Assisted by TruDiagnostic, a team of researchers has published a preprint paper in which -omics data has been used to create an epigenetic methylation clock.
Why -omics?
The researchers begin this preprint by discussing multiple biomarkers that are used to measure physical aging, including immune cell counts, telomeres, neurological imaging, and various -omics data, which are used to gain a broad biological understanding of an organism.
This team has brought up a different source of data: electronic medical records (EMRs). The point of an EMR is to give physicians a full understanding of a patient’s health in deep and ongoing detail [1], thus allowing for personalized medicine and better therapeutic choices. Therefore, they would be a logical choice for developing a clock of higher accuracy than a clock built around chronological age or mortality risk, such as GrimAge.
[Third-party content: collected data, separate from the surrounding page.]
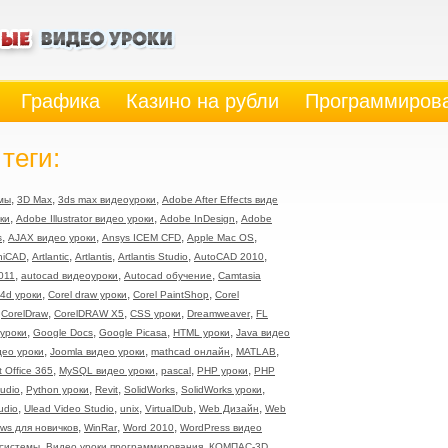
Графика
Казино на рубли
Программиров
теги:
,
,
,
мы
3D Max
3ds max видеоуроки
Adobe After Effects виде
,
,
,
оки
Adobe Illustrator видео уроки
Adobe InDesign
Adobe
,
,
,
,
s
AJAX видео уроки
Ansys ICEM CFD
Apple Mac OS
,
,
,
,
,
hiCAD
Artlantic
Artlantis
Artlantis Studio
AutoCAD 2010
,
,
,
011
autocad видеоуроки
Autocad обучение
Camtasia
,
,
,
4d уроки
Corel draw уроки
Corel PaintShop
Corel
,
,
,
,
,
CorelDraw
CorelDRAW X5
CSS уроки
Dreamweaver
FL
,
,
,
,
 уроки
Google Docs
Google Picasa
HTML уроки
Java видео
,
,
,
,
идео уроки
Joomla видео уроки
mathcad онлайн
MATLAB
,
,
,
,
t Office 365
MySQL видео уроки
pascal
PHP уроки
PHP
,
,
,
,
,
tudio
Python уроки
Revit
SolidWorks
SolidWorks уроки
,
,
,
,
,
udio
Ulead Video Studio
unix
VirtualDub
Web Дизайн
Web
,
,
,
ws для новичков
WinRar
Word 2010
WordPress видео
,
,
,
 системы
Видео уроки программирования
КОМПАС-3D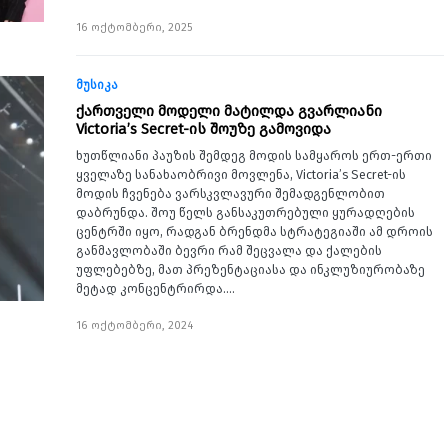
16 ოქტომბერი, 2025
მუსიკა
ქართველი მოდელი მატილდა გვარლიანი
Victoria’s Secret-ის შოუზე გამოვიდა
ხუთწლიანი პაუზის შემდეგ მოდის სამყაროს ერთ-ერთი
ყველაზე სანახაობრივი მოვლენა, Victoria’s Secret-ის
მოდის ჩვენება ვარსკვლავური შემადგენლობით
დაბრუნდა. შოუ წელს განსაკუთრებული ყურადღების
ცენტრში იყო, რადგან ბრენდმა სტრატეგიაში ამ დროის
განმავლობაში ბევრი რამ შეცვალა და ქალების
უფლებებზე, მათ პრეზენტაციასა და ინკლუზიურობაზე
მეტად კონცენტრირდა.…
16 ოქტომბერი, 2024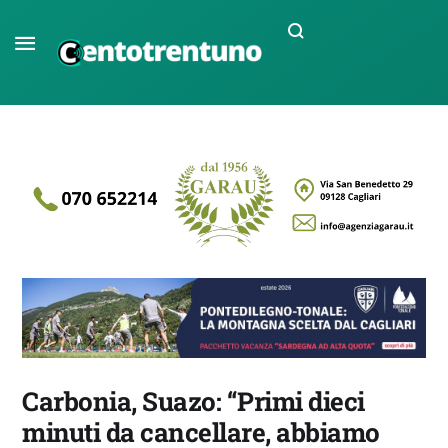
Carbonia, Suazo: “Primi dieci
minuti da cancellare, abbiamo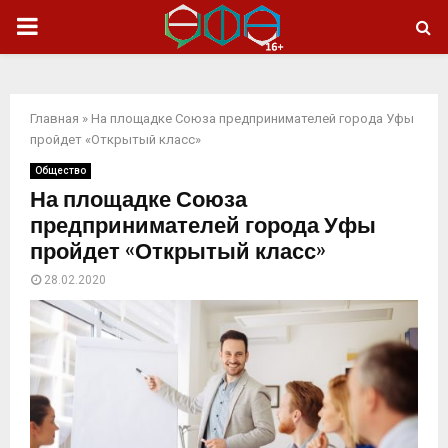
ОСНОВНОЕ
МЕНЮ
Главная
»
На площадке Союза предпринимателей города Уфы
пройдет «Открытый класс»
Общество
На площадке Союза
предпринимателей города Уфы
пройдет «Открытый класс»
28.02.2020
These researchers note the importance of integrating molecular -omics data with the physiological data that is emphasized in diagnostic-focused EMRs. They also note that just because one element of a epigenetic clock can be used as a predictor of aging, it does not mean that there is any causal relationship between that particular genetic site and any age-related process [2].
A wealth of data for an accurate clock
In order to build the biomarker clock EMRAge from plasma and clinical data, the researchers used data from roughly 30,000 people in the Massachusetts General Brigham (MGB) Biobank. More detailed -omics data from almost 3,500 people was used to build the methylation clocks DNAmEMRAge and OMICmAge. These clocks were validated by a TruDiagnostic cohort of data from almost 13,000 people, which had fewer comorbidities than the MGB Biobank cohort.
EMRAge was correlated with chronological age by over .75. It was also correlated with conditions known to increase mortality, including chronic obstructive pulmonary disease (COPD), depression, cardiovascular diseases, stroke, diabetes, and cancer.
As its name suggests, DNAmEMRAge is a methylation clock built directly from EMRAge. These clocks are correlated with one another at a rate of roughly 0.82, with an average error of more than 8 years. The methylation clock OMICmAge focuses on the thousands of metabolites and hundreds of proteins involved in -omics that are associated with EMRAge, and this clock was of slightly higher accuracy, at 0.83. The average error was also substantially less than DNAmEMRAge, at less than 5 years.
The researchers also noticed the role of epigenetic biomarker proxies (EBPs), which are connected to specific biological systems, such as the cardiovascular system and inflammation. Some diseases, such as diabetes and COPD, also had direct relationships to some EBPs.
Better than GrimAge?
GrimAge, true to its name, has long been the standard clock for predicting all-cause mortality. However, these researchers found that both DNAmEMRAge and OMICmAge were better than GrimAge at this task, as well as being more predictive of most hazardous conditions, and they used entirely different epigenetic sites.
We observed strong positive associations between OMICmAge and male sex, tobacco smoking, chronological age, and body mass index (BMI) while we observed significant negative associations with physical activity and higher education.
While no clock is perfect, the development of these -omics-based clocks clearly represents a step forward for the field. Further development of clocks that predict specific conditions may also be on the horizon.
Literature
[1] Pendergrass, S. A., & Crawford, D. C. (2019). Using electronic health records to generate phenotypes for research. Current protocols in human genetics, 100(1), e80.
[2] Wu, L., Xie, X., Liang, T., Ma, J., Yang, L., Yang, J., … & Wu, Q. (2021). Integrated multi-omics for novel aging biomarkers and antiaging targets. Biomolecules, 12(1), 39.